Kiwnęłam tylko głową podnosząc się na fotelu. Wzrok powędrował na widok zza małego okna samolotu. Okęcie – Warszawa – Polska. Dom? Czy mogę nazwać to domem? Prawdopodobnie tak. Tu się urodziłam i wychowałam. Warszawa był moim domem. Pół roku spędzone w Madrycie pozwoliło mi zapomnieć, jak bardzo kocham, a zarazem nienawidzę to miasto.
Wychodząc z lotniska błagałam Boga, o szybkie złapanie taksówki i wyjazd z miasta. Długo nie czekałam. Magia mikołajek? Dojechałam na peron i z biletem w ręku czekałam na pociąg.
Po kilku godzinach jazdy dojechałam do Rybnika. Znów śpieszyłam się ze złapaniem taksówki. W myślach karciłam się za to, że sprzedałam swój samochód.

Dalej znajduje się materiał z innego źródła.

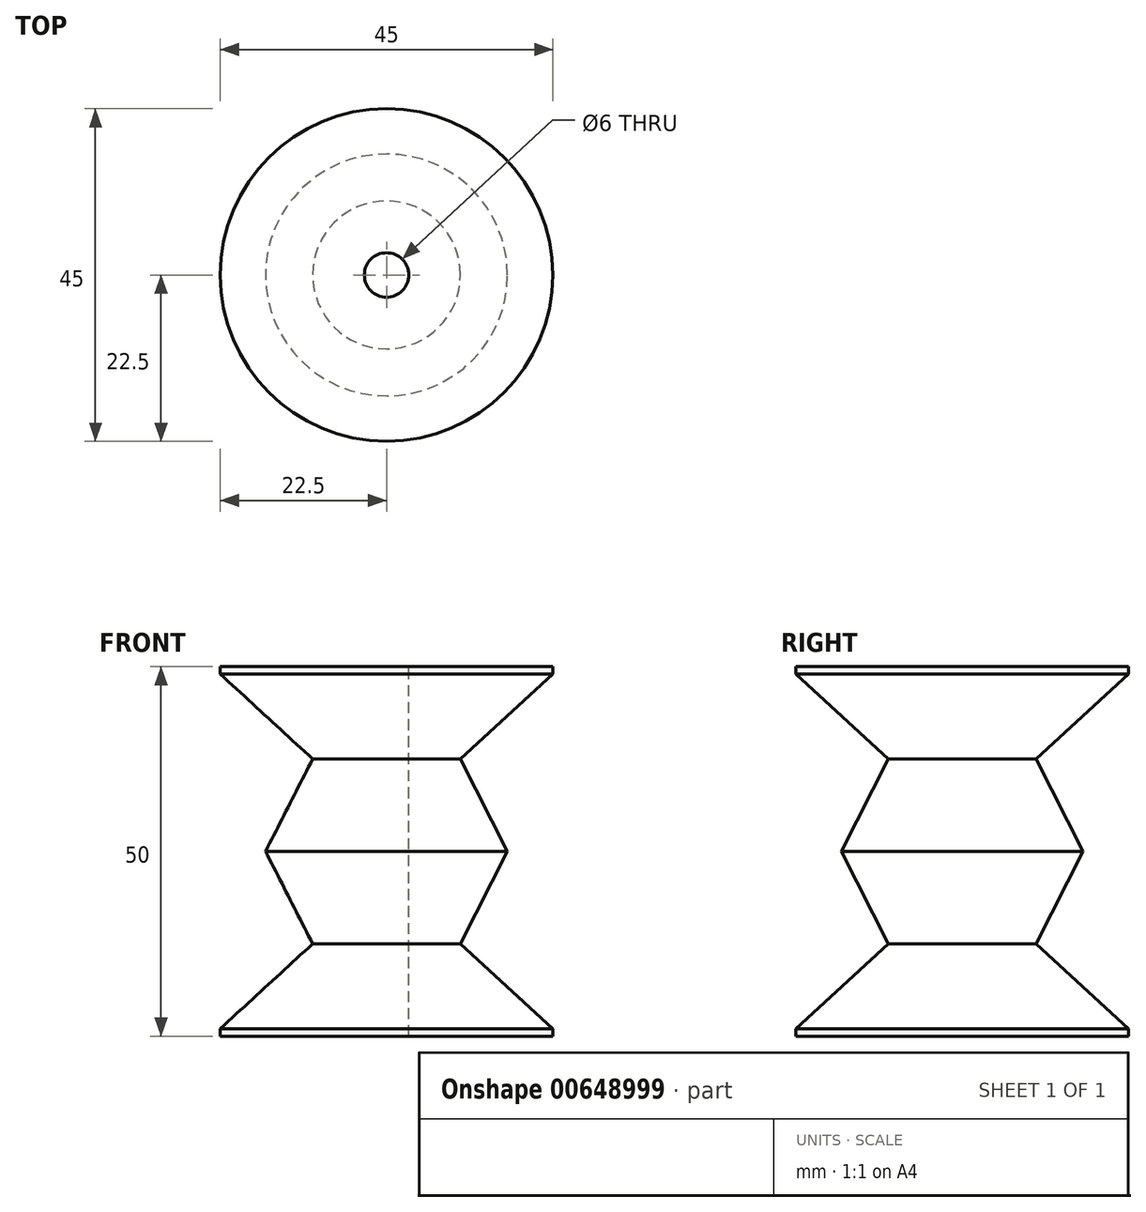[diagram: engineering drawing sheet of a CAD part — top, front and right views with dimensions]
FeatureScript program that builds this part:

Mijają tabliczkę z napisem „Jastrzębie-Zdrój” uśmiechałam się. To tu od dziś będę mieszkać pracować i żyć.
Gdy dostałam telefon ze szpitala, nie zastanawiałam się choćby przez chwilę. Spakowałam się, zabukowałam bilet i przyjechałam. Miałam to zrobić dopiero za dwa miesiące, ale sytuacja wymagała poświęceń.
Wkroczyłam do szpitala, uprzednio zostawiając swoje rzeczy w mieszkaniu Wiktorii. Skierowałam się na oddział położniczy. Do celu mojej podróżny, do przyczyny mojego przyjazdu.
Nazywam się Mia Lipińska. Z włoskiego „moja”. Tak było napisane na karteczce przyczepionej do nosidełka. Nosidełka, w którym zostałam położona pod drzwi sierocińca w Warszawie. Brzmi jak w bajce lub hollywoodzkim filmie. Moja matkę znaleźli 20 metrów dalej. Zmarła, do dziś nie znam przyczyny śmierci.
Nazywam się Mia Lipińska. I właśnie w tym momencie obserwuje mojego nowo narodzonego chrześniaka.